*Source:*
---
Director/Mandolin: Marilynn Mair
Soon-to-be-ex Professor of Music at Roger Williams University, Marilynn is returning to full-time musician status in summer 2017. She has performed in over 1000 concerts all over the world, released two dozen solo/ensemble recordings and published 3 books on mandolin technique. For the past decade she has been a part-time resident of Rio de Janeiro, balancing the ability to hold her own with saxophones at outdoor jam sessions with performing classical concerts at museums and palaces. She founded and has directed Enigmatica since 2000, and is enjoying the group’s tendency toward compositional independence in its teen-age years. You will find her more traditional accomplishment information here.

Mandolin: Charlie Moser
Charlie started playing the mandolin one particular day in 1975, and has rarely missed a day since. He is sometimes distracted by the classical guitar, the electric bass, or his Fender Telecaster, and occasionally by his career as Charles V. Moser, Musician-at-Law. (BA in Applied Music from Keene State College, JD from UNH School of Law). He is veteran of many commercially unsuccessful but artistically outstanding musical groups, covering styles from classical to cowboy to rock ’n’ roll.  Early influences include Beethoven, The Tijuana Brass, and the My Fair Lady soundtrack. Charlie’s prescription for success is one perfect Manhattan for every two hours of mandolin practice, every day as needed.
---
*Directives:*
1) Can you update the musician bios, giving everything from "Mandolin: Charlie Moser" down to "day as needed." again with "classical guitar" changed to "banjo"?
2) Which early influences does the musician bios list for Charlie Moser?
3) Do these statements agree with the musician bios? Answer yes or no for each and quote the deciding words. (a) Marilynn Mair founded Enigmatica and has directed it since 2000. (b) Charlie Moser earned his JD from Keene State College. (c) Marilynn Mair has published five books on mandolin technique.

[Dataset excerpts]
---
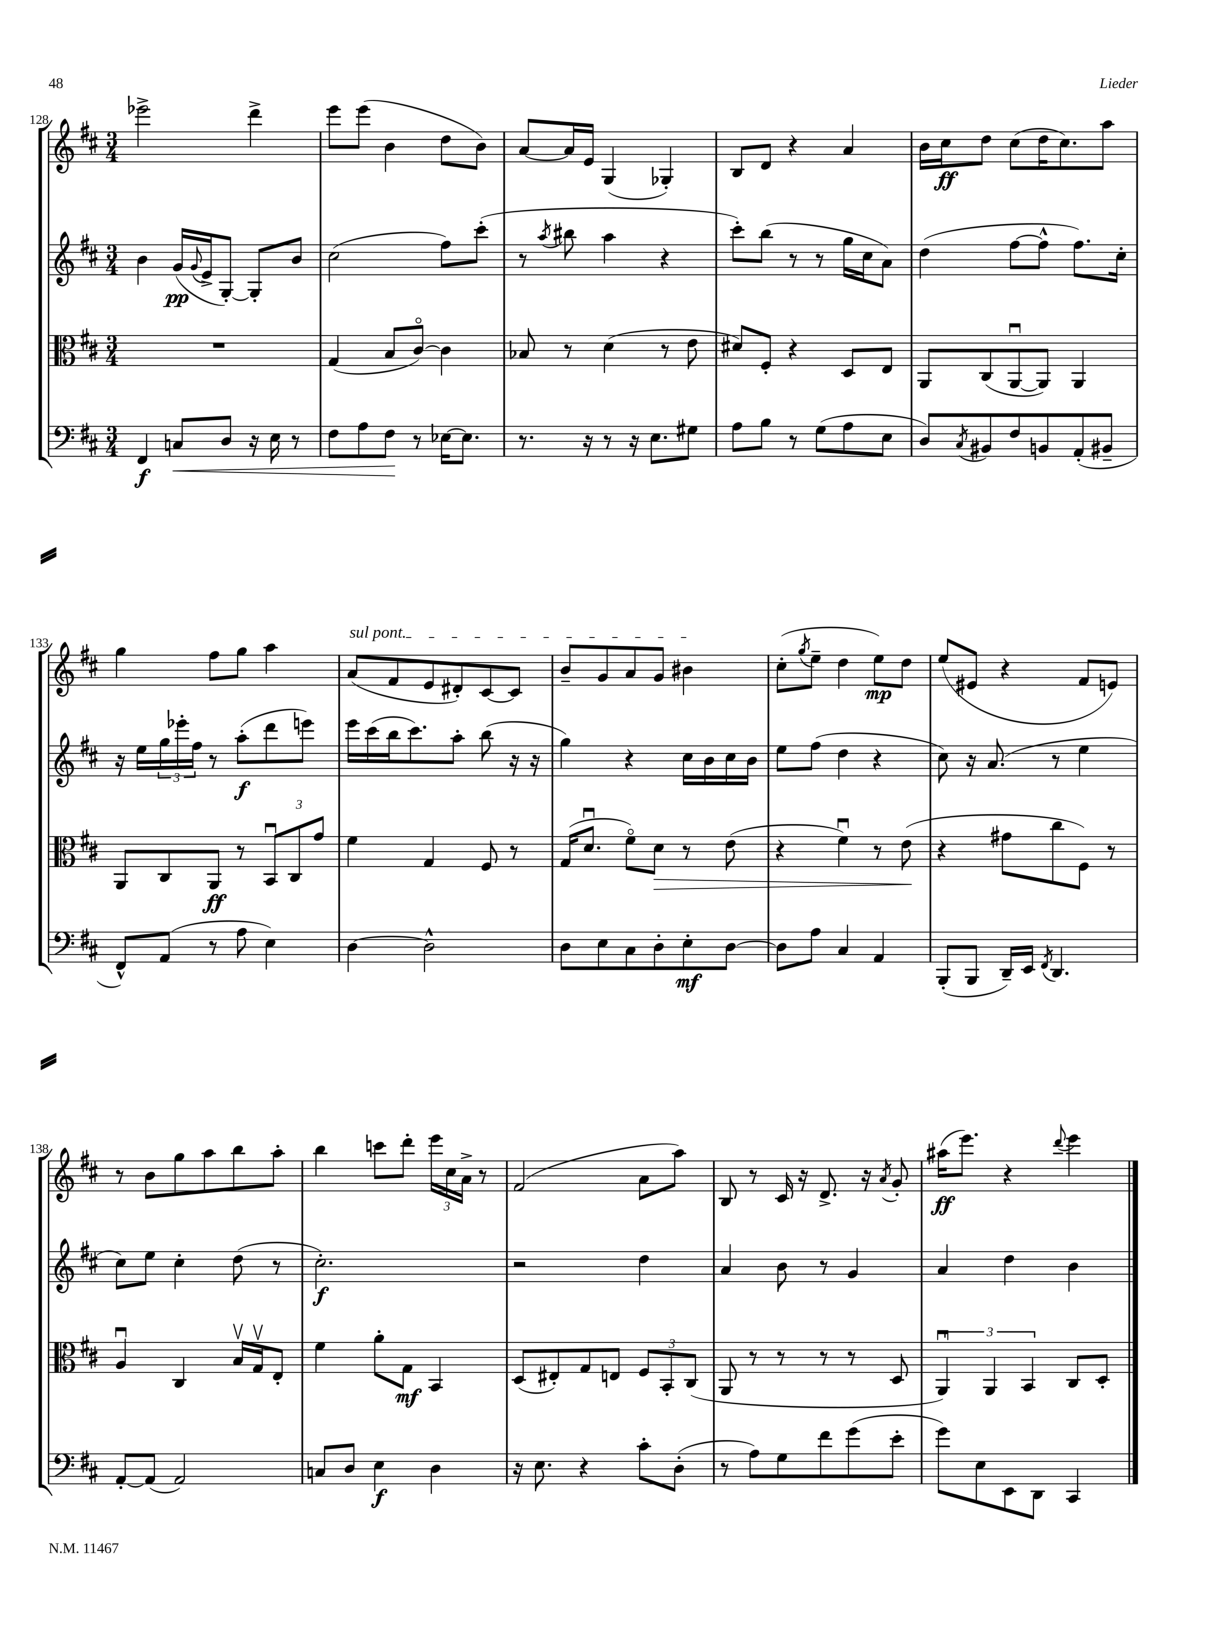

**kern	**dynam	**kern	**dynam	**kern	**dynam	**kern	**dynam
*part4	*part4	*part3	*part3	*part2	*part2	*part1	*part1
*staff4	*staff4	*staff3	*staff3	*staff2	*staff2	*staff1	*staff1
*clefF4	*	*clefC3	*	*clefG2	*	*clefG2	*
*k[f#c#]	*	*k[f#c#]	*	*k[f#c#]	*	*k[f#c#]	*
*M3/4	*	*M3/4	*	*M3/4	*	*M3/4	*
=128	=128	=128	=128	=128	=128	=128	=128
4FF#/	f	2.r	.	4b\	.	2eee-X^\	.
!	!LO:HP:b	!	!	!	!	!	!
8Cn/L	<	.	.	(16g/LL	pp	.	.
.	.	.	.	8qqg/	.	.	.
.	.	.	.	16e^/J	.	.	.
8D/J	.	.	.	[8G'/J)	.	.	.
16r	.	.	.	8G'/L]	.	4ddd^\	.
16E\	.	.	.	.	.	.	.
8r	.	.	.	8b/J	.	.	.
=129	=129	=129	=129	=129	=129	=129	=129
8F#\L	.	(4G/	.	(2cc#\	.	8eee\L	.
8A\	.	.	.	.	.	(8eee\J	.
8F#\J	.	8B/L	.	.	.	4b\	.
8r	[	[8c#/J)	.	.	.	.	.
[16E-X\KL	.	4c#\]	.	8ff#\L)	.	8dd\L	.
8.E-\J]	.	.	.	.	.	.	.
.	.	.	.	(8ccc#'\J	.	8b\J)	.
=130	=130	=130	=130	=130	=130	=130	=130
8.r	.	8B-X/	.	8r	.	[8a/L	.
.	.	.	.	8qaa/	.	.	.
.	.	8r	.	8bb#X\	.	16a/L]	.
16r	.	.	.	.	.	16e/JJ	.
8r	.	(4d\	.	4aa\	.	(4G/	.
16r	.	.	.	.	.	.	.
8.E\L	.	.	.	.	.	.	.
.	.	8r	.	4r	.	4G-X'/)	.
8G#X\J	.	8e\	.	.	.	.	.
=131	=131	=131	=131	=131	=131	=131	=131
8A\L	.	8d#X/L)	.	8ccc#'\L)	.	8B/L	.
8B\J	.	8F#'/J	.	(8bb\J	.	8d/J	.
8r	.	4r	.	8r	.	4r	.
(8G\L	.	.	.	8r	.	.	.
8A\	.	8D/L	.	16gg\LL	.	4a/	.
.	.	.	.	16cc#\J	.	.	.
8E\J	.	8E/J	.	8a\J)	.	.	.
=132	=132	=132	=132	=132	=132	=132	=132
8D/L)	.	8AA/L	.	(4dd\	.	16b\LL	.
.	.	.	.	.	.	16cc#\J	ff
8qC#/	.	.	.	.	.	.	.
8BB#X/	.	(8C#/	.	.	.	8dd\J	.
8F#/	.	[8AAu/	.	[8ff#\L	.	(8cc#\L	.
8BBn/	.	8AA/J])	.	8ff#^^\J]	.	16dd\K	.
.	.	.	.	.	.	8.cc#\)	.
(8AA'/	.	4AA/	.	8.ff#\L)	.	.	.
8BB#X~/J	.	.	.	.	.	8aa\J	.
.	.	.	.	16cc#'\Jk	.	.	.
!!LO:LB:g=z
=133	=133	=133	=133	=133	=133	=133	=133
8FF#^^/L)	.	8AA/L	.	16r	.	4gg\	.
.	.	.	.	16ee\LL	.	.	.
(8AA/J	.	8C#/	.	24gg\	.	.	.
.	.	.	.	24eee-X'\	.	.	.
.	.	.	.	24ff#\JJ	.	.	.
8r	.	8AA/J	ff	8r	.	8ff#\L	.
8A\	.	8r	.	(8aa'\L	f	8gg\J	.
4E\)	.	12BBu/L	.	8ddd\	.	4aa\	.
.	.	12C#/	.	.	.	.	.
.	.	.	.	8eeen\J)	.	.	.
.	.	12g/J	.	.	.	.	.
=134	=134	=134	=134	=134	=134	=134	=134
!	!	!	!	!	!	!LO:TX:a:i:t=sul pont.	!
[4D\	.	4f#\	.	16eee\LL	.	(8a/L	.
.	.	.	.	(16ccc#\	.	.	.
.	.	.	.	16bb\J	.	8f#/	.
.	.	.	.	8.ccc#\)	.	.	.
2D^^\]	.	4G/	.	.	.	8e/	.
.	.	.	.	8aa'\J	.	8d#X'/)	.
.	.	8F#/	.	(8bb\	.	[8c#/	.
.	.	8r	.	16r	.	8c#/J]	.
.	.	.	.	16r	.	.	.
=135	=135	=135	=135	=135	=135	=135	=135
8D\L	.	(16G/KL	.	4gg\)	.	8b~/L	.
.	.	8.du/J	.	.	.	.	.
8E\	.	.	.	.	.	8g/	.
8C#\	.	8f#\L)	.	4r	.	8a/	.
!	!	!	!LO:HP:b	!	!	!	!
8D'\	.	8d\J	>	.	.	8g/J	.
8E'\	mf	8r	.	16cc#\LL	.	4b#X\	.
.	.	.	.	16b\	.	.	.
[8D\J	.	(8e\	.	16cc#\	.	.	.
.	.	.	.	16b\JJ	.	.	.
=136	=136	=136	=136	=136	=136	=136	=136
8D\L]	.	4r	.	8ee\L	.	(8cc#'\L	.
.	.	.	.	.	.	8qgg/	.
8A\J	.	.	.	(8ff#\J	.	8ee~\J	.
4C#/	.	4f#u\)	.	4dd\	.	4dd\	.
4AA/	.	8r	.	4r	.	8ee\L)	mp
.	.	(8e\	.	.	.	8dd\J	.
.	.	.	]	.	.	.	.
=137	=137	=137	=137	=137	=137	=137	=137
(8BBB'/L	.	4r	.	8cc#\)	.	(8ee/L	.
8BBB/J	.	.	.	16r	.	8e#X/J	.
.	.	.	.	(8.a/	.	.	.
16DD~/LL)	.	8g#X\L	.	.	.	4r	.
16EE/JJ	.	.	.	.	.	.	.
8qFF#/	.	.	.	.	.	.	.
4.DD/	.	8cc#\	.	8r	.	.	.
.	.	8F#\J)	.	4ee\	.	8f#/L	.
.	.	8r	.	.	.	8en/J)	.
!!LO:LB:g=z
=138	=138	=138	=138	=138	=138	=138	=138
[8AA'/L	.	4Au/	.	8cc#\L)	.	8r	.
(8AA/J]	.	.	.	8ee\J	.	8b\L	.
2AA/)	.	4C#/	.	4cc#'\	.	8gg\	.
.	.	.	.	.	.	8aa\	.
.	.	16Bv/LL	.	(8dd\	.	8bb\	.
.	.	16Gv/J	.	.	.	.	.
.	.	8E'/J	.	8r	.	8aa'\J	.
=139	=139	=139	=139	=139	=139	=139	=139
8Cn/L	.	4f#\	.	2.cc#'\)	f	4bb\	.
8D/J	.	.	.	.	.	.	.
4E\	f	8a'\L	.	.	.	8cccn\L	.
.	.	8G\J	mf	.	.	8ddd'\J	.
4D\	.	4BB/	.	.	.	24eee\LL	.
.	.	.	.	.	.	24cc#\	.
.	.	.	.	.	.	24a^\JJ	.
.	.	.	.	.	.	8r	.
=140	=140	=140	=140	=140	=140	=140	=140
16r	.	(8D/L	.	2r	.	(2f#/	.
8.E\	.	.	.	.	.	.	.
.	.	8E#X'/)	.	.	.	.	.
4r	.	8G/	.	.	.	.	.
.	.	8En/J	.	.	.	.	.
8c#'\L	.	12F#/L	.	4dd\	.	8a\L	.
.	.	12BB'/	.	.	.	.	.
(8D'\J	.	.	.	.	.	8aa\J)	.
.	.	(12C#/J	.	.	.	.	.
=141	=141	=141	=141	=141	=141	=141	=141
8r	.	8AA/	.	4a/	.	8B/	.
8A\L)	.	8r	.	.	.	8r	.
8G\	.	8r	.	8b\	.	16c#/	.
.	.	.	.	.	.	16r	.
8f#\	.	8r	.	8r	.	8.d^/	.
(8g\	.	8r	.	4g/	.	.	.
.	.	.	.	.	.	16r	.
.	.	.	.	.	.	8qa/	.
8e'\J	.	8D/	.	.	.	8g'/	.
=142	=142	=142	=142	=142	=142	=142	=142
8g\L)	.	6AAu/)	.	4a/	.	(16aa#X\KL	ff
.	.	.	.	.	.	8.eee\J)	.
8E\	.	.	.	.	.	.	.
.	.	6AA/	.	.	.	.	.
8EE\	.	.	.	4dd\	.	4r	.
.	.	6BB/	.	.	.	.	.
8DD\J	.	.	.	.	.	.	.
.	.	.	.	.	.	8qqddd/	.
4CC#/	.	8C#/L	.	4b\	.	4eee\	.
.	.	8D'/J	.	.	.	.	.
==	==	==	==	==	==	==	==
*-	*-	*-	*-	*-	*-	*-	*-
---
*Task-by-task solutions:*
1)
Mandolin: Charlie Moser
Charlie started playing the mandolin one particular day in 1975, and has rarely missed a day since. He is sometimes distracted by the banjo, the electric bass, or his Fender Telecaster, and occasionally by his career as Charles V. Moser, Musician-at-Law. (BA in Applied Music from Keene State College, JD from UNH School of Law). He is veteran of many commercially unsuccessful but artistically outstanding musical groups, covering styles from classical to cowboy to rock ’n’ roll.  Early influences include Beethoven, The Tijuana Brass, and the My Fair Lady soundtrack. Charlie’s prescription for success is one perfect Manhattan for every two hours of mandolin practice, every day as needed.

2)
Beethoven
The Tijuana Brass
The My Fair Lady soundtrack

3)
(a) Yes: "She founded and has directed Enigmatica since 2000"
(b) No: "BA in Applied Music from Keene State College, JD from UNH School of Law"
(c) No: "published 3 books on mandolin technique"